- Input:
=== Begin Enclosure ===

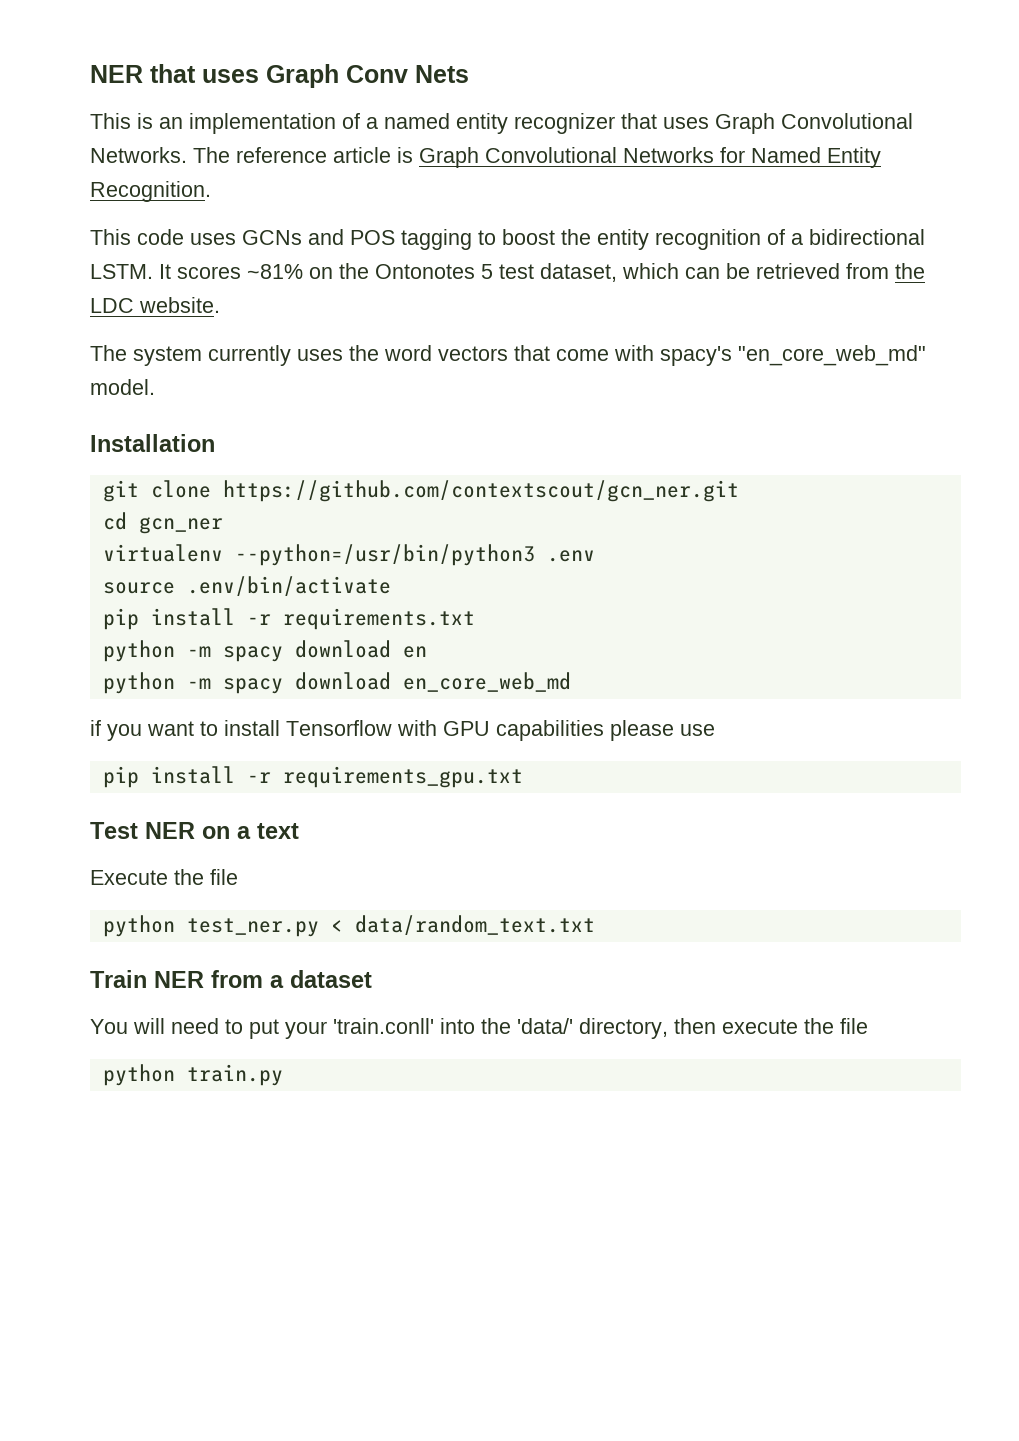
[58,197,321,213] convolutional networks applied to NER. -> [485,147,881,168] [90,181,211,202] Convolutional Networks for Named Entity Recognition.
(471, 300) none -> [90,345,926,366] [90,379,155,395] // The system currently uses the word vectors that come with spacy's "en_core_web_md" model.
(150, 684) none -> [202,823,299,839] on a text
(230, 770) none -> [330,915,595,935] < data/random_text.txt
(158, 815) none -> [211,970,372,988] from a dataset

=== End Enclosure ===

- What is expected: The expected result is an exact transcription of the lines from the one containing "(150, 684) none" through the end of the records above; please include both ends.

- Exercise output:
(150, 684) none -> [202,823,299,839] on a text
(230, 770) none -> [330,915,595,935] < data/random_text.txt
(158, 815) none -> [211,970,372,988] from a dataset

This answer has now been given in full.